:: Work request ::
Answer these questions from the study summary below:
1. What type of human sample does the study aim to establish as viable for fentanyl toxicology?
2. Which two machine learning models were used for sample classification?
3. What accuracy did the SVM-DA model achieve in differentiating samples?

:: Text ::
*** Begin section ***
Purpose of the Study:

  • To investigate the efficacy of Attenuated Total Reflectance Fourier-Transform Infrared (ATR-FTIR) spectroscopy combined with machine learning for differentiating fentanyl use from nail samples.
  • To establish human nails as a viable sample type for fentanyl toxicology.

Main Methods:

  • Utilized ATR-FTIR spectroscopy to analyze fentanyl in human nail samples.
  • Developed and applied machine learning models, specifically Partial Least Squares Discriminant Analysis (PLS-DA) and Support Vector Machine Discriminant Analysis (SVM-DA), for sample classification.
  • Evaluated model performance based on overall accuracy and donor-level classification.

Main Results:

  • Achieved high accuracy rates: 84.8% with PLS-DA and 81.4% with SVM-DA in differentiating samples.
  • Attained perfect classification (100%) at the donor level, successfully distinguishing individuals who used fentanyl from those who did not.
*** End section ***
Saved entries
*** Begin section ***
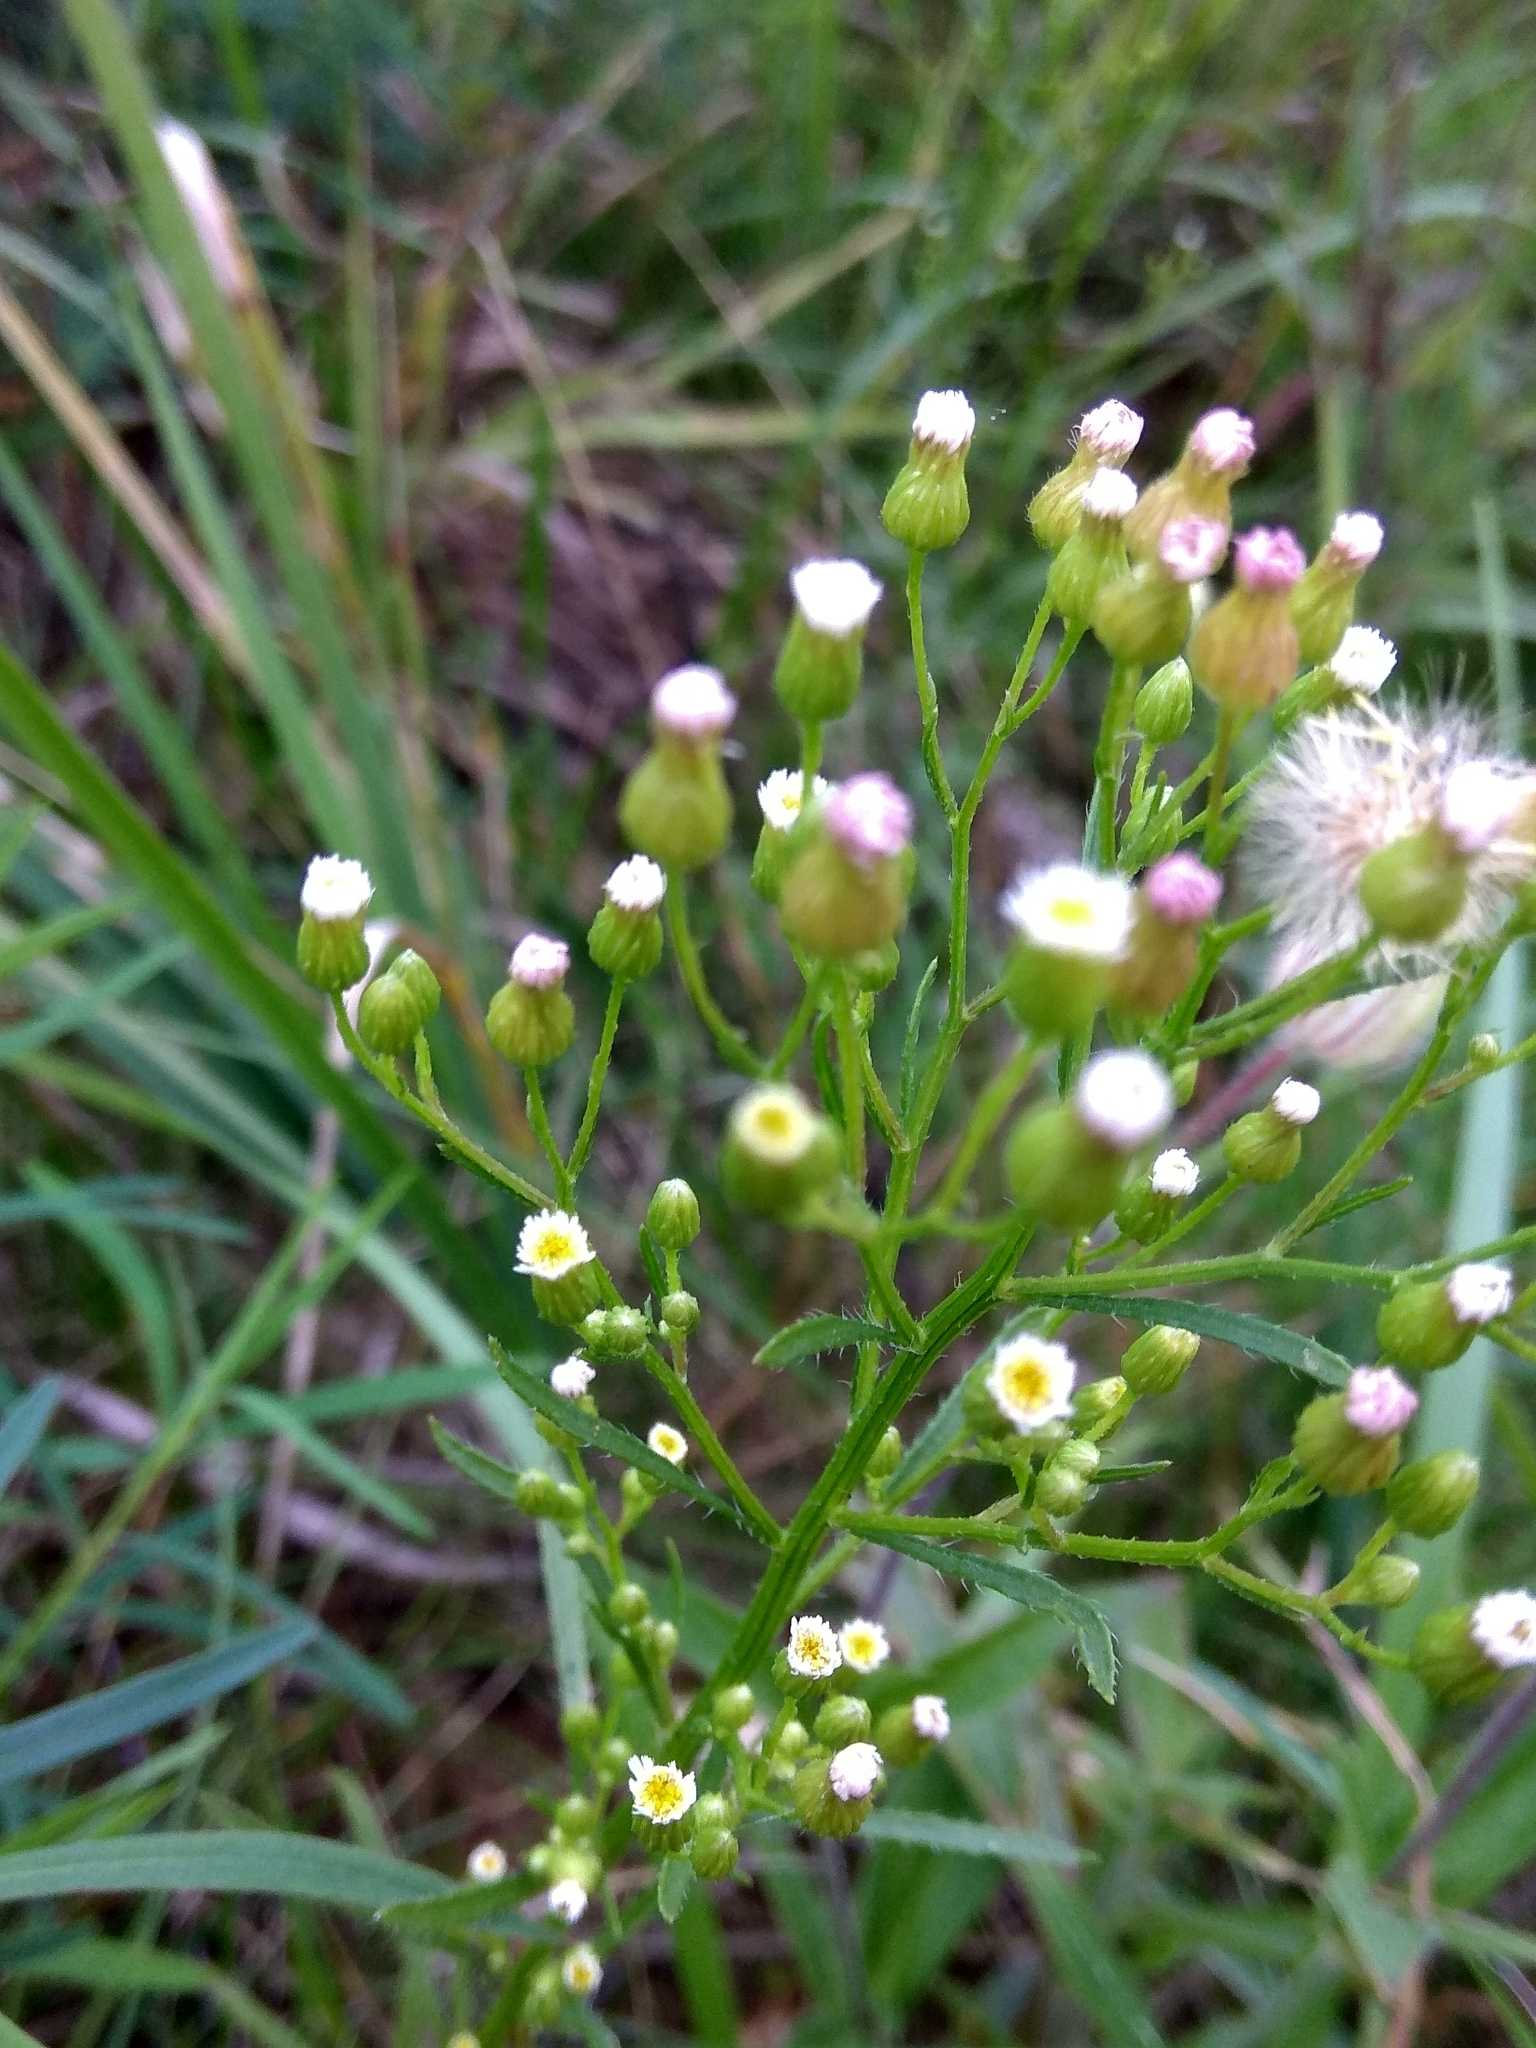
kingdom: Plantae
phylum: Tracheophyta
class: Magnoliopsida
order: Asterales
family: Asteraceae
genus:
*** End section ***
:: Exercise solution ::
1. Human nails.
2. Partial Least Squares Discriminant Analysis (PLS-DA) and Support Vector Machine Discriminant Analysis (SVM-DA).
3. 81.4%.